東京堂から1961年に出版された「明治大正文学研究 特集 島崎藤村研究」から藤井義明氏による“「春」と「家」”は島崎藤村が書いた「春」と「家」についての解説です。以下、『』内の文章は左記の論文からの引用となります。また、掲載にあたって、全て現代語訳しております。島崎藤村の研究の一助になれば幸いです。

「春」と「家」

      藤井義明
 
 「春」は明治四十一年四月から東京朝日新聞に連載せられ、さらに多少の書きなおしが加えられて同年十月緑陰叢書第二篇として単行本になったものである。このとき藤村は三十七才、浅草新片町に居を移して三年目に当り、所謂小諸の山をおりてから四年目にあたる。
 「春」という作品は「破戒」に次ぐ第二の長篇小説であり、「破戒」が第一回の長篇小説として成功したために作られた作品ともいえようが、「破戒」と比較してみるとき、そこに大きな相違点があり、また「破戒」と比較してみることによって、この作品の創作手法や価値がほぼ分るように思われる。
 そこで、「破戒」と相違する点と共通する点とを挙げて、それを検討してみると、先ず「破戒」との相違点は大きくいって次の三点が考えられる。
 
 一、「破戒」は部落民という特殊階級を問題としたいわば社会悪暴露というべき一種の問題小説であるが、「春」にはそのような問題小説的なものは見られない。
 二、「破戒」は実在の人物や実際の話をそのまま描いた小説ではなく、作者の空想によって生まれた空想物語である(もとより部落民については作者藤村はよく眼のあたりみてしらべてはいたが)。しかし「春」は事実あったことを材料として書いた写実小説である。
 三、「破戒」は背景の設置や人物の登場のさせ方になかなかの用意が見られ、劇的な構成によって出来上っている小説であるが、「春」は背景にも人物にもさほどの劇的構成は見られず、平板に絵巻物のように描いた小説である。

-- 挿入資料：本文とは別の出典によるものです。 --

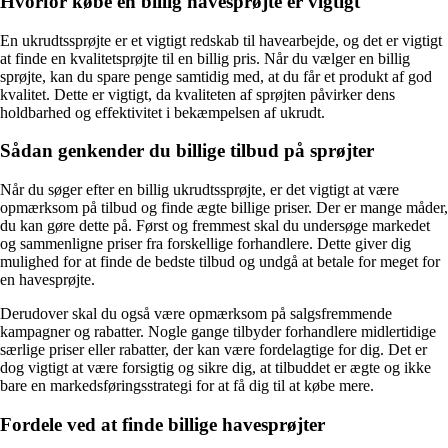
Hvorfor købe en billig havesprøjte er vigtigt
En ukrudtssprøjte er et vigtigt redskab til havearbejde, og det er vigtigt
at finde en kvalitetsprøjte til en billig pris. Når du vælger en billig
sprøjte, kan du spare penge samtidig med, at du får et produkt af god
kvalitet. Dette er vigtigt, da kvaliteten af sprøjten påvirker dens
holdbarhed og effektivitet i bekæmpelsen af ​​ukrudt.
Sådan genkender du billige tilbud på sprøjter
Når du søger efter en billig ukrudtssprøjte, er det vigtigt at være
opmærksom på tilbud og finde ægte billige priser. Der er mange måder,
du kan gøre dette på. Først og fremmest skal du undersøge markedet
og sammenligne priser fra forskellige forhandlere. Dette giver dig
mulighed for at finde de bedste tilbud og undgå at betale for meget for
en havesprøjte.
Derudover skal du også være opmærksom på salgsfremmende
kampagner og rabatter. Nogle gange tilbyder forhandlere midlertidige
særlige priser eller rabatter, der kan være fordelagtige for dig. Det er
dog vigtigt at være forsigtig og sikre dig, at tilbuddet er ægte og ikke
bare en markedsføringsstrategi for at få dig til at købe mere.
Fordele ved at finde billige havesprøjter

 まだまだいろいろ異なる点はあろうが、主なるものとして以上の三点を挙げたい。「破戒」を脱稿したのは明治三十八年であり、緑蔭叢書第一篇として出版せられたのが翌三十九年である。そしてその又翌年の四十年には「春」の準備が着手せられたのである。わずかなこの時の違いによってどうして右のような作品の上野相違点が生まれたのであろうか。これは大変むずかしい問題であるが、私は藤村という人の性格と、その現実生活と、ありのままに人生を見るといった自然主義の態度とによるところが多いものと思う。第一の点については私はこう考える。藤村は孤独な詩人として出発した人であり、元来が大きな社会問題をとりあつかうにふさわしい人ではない。もとより社会問題には独自の意見はもっていて、後に書かれた随筆などにはなかなか参考とすべきことが述べられてはいるが、社会問題を小説にとりあつかって自分の芸術にすることは出来なかった人である。それゆえに「破戒」に示されたような特殊階級についての社会問題などは後の作品にはあらわれてはこなかった。「破戒」がよく自然主義の作品であるといわれるが、これはありのままに人生を見つめるといったような自然主義ではなく、社会悪を暴露してこの世の中を改良にみちびこうといった意味の自然主義と思われるが、藤村はこういった意味の自然主義作家にはなり切れなかったものと思われる。
 第二の相違点の空想物語とそうでない物語ということについては、これも一概にその相違の原因をこれと断定することは出来ないが、その主なる原因として、藤村の執拗にものを見、考える性格と、その体験した現実生活のきびしさと当時起っていたありのままにものを見つめるという自然主義の影響とが考えられる。若い頃にはかなり藤村も空想豊かな人であったと思われるが、一面ものを普通の人以上に深く見るところがあったと考えられる。その体験した現実生活のきびしさというのは、結婚生活の為にやぶれ、長女次女三女を相次いで失い、生活も楽でなかったというようなことであって、それがために藤村の眼は空想の世界を夢見る暇も少なくなって現実へ現実へと向けられていったものと思われる。そこへもってきて事実凝視といった自然主義の影響というものがあって、「破戒」に見られる空想性はなくなっていったものと見られるのである。
 第三の相違点である劇的構成ということは、第二の相違点におのずから関連のあることで、空想の世界は作者の力倆によっていくらでも劇的にそれを描いてゆくことが出来るが、現実の世界は作者が劇的意図をもっていても事実というものの制約を受けるのであるからこれを読者の胸をとどろかせるような劇的小説には表現出来なくなってゆくのでかような相違点が生じてきたのであろう。
 以上述べた「破戒」と「春」の相違点はきわめて重要なものと思われる。何故ならば「春」以後の小説はいずれも「破戒」の創作手法を用いずに「春」の創作手法を用いているからである。即ち春の創作手法によって藤村文学の方向がきめられたと見られるからである。正宗白鳥氏は「文壇人物評論」の中で次のように述べている。

 「破戒」は着想にも文章にも以前の文学に見られない清新なところがあって、相当に面白い小説であるに関わらず、まだ作者が自分の芸術についての方針の定まらない時分のものとなすべきであった。新時代の文学者としての藤村の事業は「春」からはじまると言っていいのである。態度があそこで極った。

 たしかにこの通りであって、藤村は「春」以後「家」「桜の実の熟する時」「新生」「ある女の生涯」「嵐」「分配」そして「夜明け前」と「春」の手法によって創作活動を展開して行った。』